Spark 1.1 live - from Kitty Hawk to Infinity (and beyond...)
"The credit belongs to the man who is actually in the arena … who at the worst, if he fails, at least fails while daring greatly, so that his place shall never be with those cold and timid souls who neither know victory nor defeat.”
~ Theodore Roosevelt
It's not fair to be too hard on technological pioneers; the path to great progress is often marked with fine innovations that are trumpeted as "better than sliced bread", even if later hindsight shows them to be merely VHS ("better than Beta") — a humble step on the road to DVDs and then digital video.
So it has been with Big Data technologies; Big Data was has done great things for my Stanford classmate Omid Kordestani at Google; even if Google doesn't use MapReduce anymore it was still a milestone on our path, not just to the "Internet of Things" but to the hopefully-coming "Internet of Us."
So it's not surprising that Big Data is taking a pounding these days, exemplified by machine learning's Michael Jordan decrying the Delusions of Big Data. This is par for the course; even as advanced analytics becomes too big to simply dismiss the techniques are still subject to the ills that flesh technology is heir to — welcome to the human condition.
Jordan notes:
- some results will be white noise
- some results will be overhyped, but
- some genuinely valuable results may be overlooked
These are all true - this is the imperfect world we inhabit. I still see great possibilities in big data, and my take on Jordan's comments falls somewhere between physicist Niels Bohr:
"The opposite of a great truth is also true."
and an unknown writer (possibly Vonnegut), who opined:
"A pioneer in any field, if he stays long enough in the field, becomes an impediment to progress in that field…"

- **EXERCISE INPUTS**

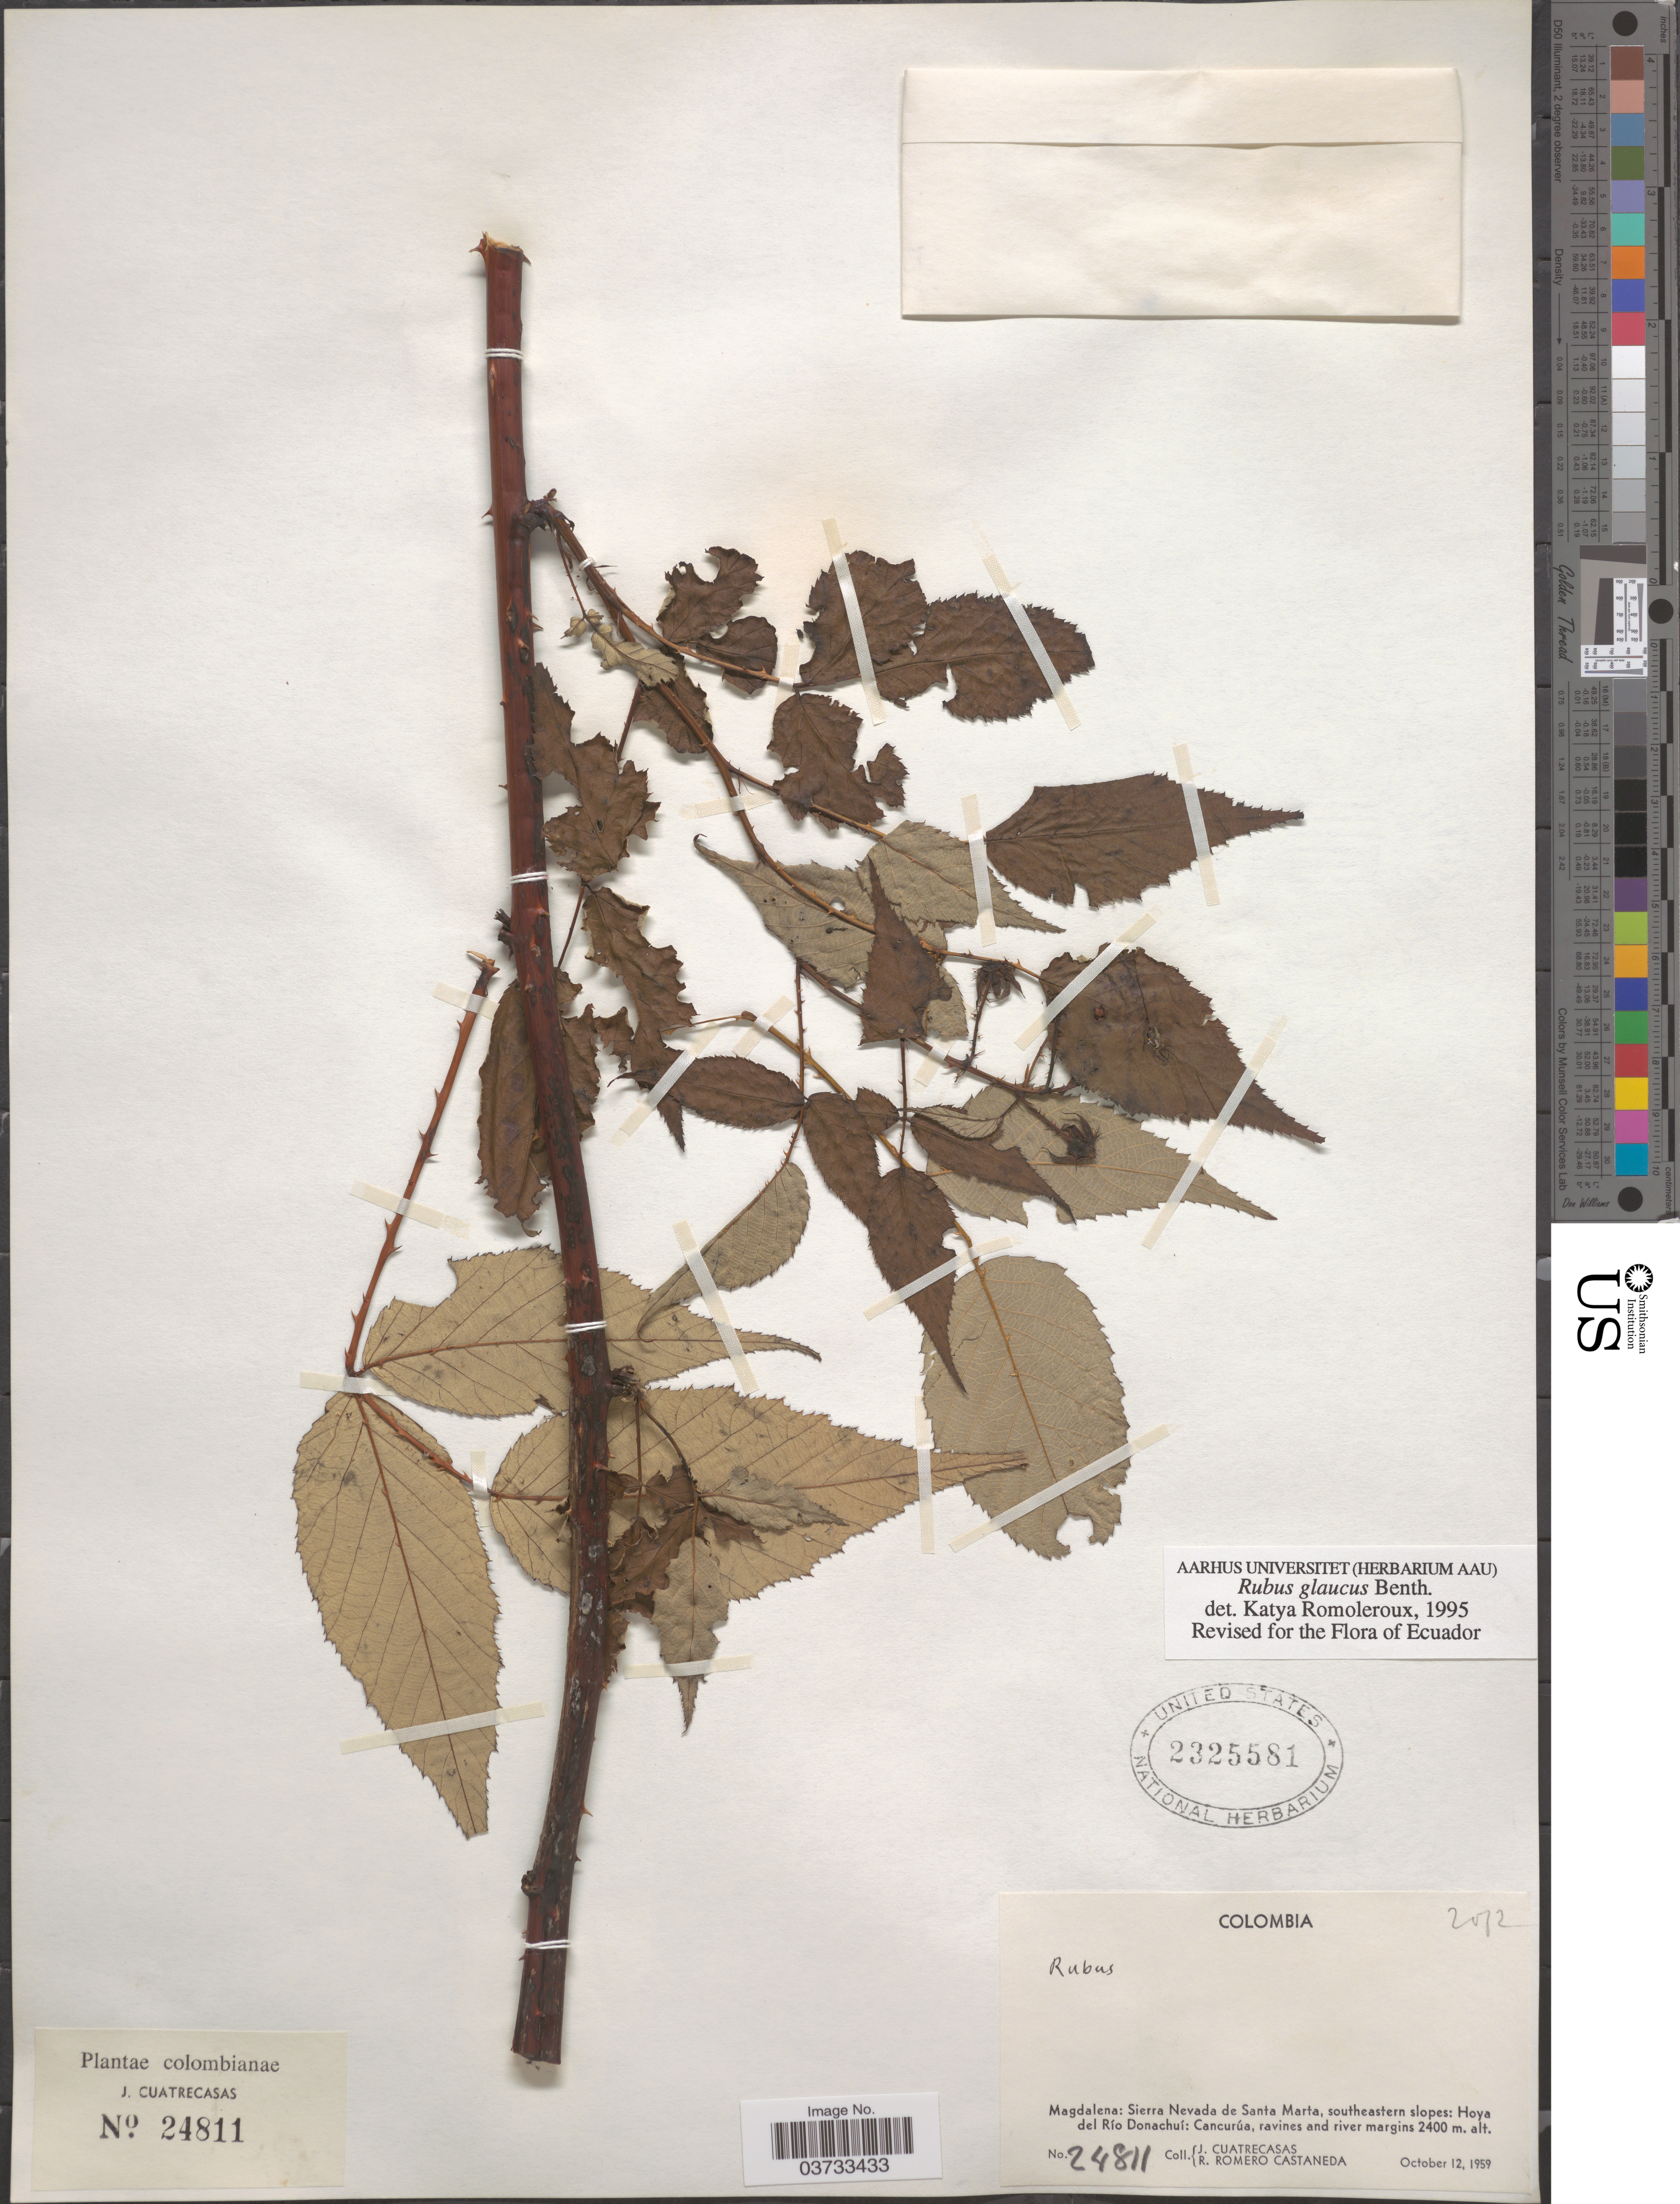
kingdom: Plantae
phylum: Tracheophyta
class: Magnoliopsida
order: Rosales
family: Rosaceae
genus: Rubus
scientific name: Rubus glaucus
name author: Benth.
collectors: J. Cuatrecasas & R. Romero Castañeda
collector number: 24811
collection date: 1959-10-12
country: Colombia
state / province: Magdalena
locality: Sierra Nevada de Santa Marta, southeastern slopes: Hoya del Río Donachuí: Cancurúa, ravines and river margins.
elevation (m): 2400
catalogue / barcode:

- **TO DO**
A - Please lay out the records as a Markdown table with the columns Row and Line, one numbered row per line, skipping blank lines and leaving out the pictures.
B - Proceed with the essay on Big Data, picking up right after its last sentence.
The essay on Big Data and the records are unrelated to each other.

- **ANSWERS FOR THIS EXERCISE**
A -
| Row | Line |
|---|---|
| 1 | kingdom: Plantae |
| 2 | phylum: Tracheophyta |
| 3 | class: Magnoliopsida |
| 4 | order: Rosales |
| 5 | family: Rosaceae |
| 6 | genus: Rubus |
| 7 | scientific name: Rubus glaucus |
| 8 | name author: Benth. |
| 9 | collectors: J. Cuatrecasas & R. Romero Castañeda |
| 10 | collector number: 24811 |
| 11 | collection date: 1959-10-12 |
| 12 | country: Colombia |
| 13 | state / province: Magdalena |
| 14 | locality: Sierra Nevada de Santa Marta, southeastern slopes: Hoya del Río Donachuí: Cancurúa, ravines and river margins. |
| 15 | elevation (m): 2400 |
| 16 | catalogue / barcode: |

B -
Progress changes everything. We must try to imagine the mindset of a Henry Ford, advancing manufacturing processes to put automobiles in the hands of all of his employees; even if he lacked the gasoline to power them; gas stations to fill them or even paved roads to drive them on. The first models were technological marvels of their age, but that doesn't mean we can't laugh at them now:
So it is with the advances of big data technologies. I might reasonably agree with both Jordan and Michael Stonebraker that Hadoop, the darling of the first Data Age, is not just a yellow elephant but has some of the characteristics of a white elephant as well.
I've written about the foibles of Hadoop before. Hadoop is (and continues to advance as) a terrific technology for working with embarrassingly parallel data, but in a real-time world these drawbacks are like a manual crank on a car — it may work, but it's not what everybody (anybody?) would choose going forward. Here's what's wrong:
- Limited acceleration options
- Poor data provenance
- Disc (not RAM) based triply-redundant storage — bulky and slow
- Slow (HIVE) support for SQL — the data query language that everybody knows
Fortunately, the next step in technology evolution has reached Version 1.1.0 since I last wrote. Spark can solve all of these problems, so let's go get it. Spark can be downloaded from the Spark download site:
Once we've downloaded the latest Spark tar file, we can un-tar it and set it up:
$ curl -O http://d3kbcqa49mib13.cloudfront.net/spark-1.1.0.tgz
$ mv ~/Downloads/spark-1.1.0.tar .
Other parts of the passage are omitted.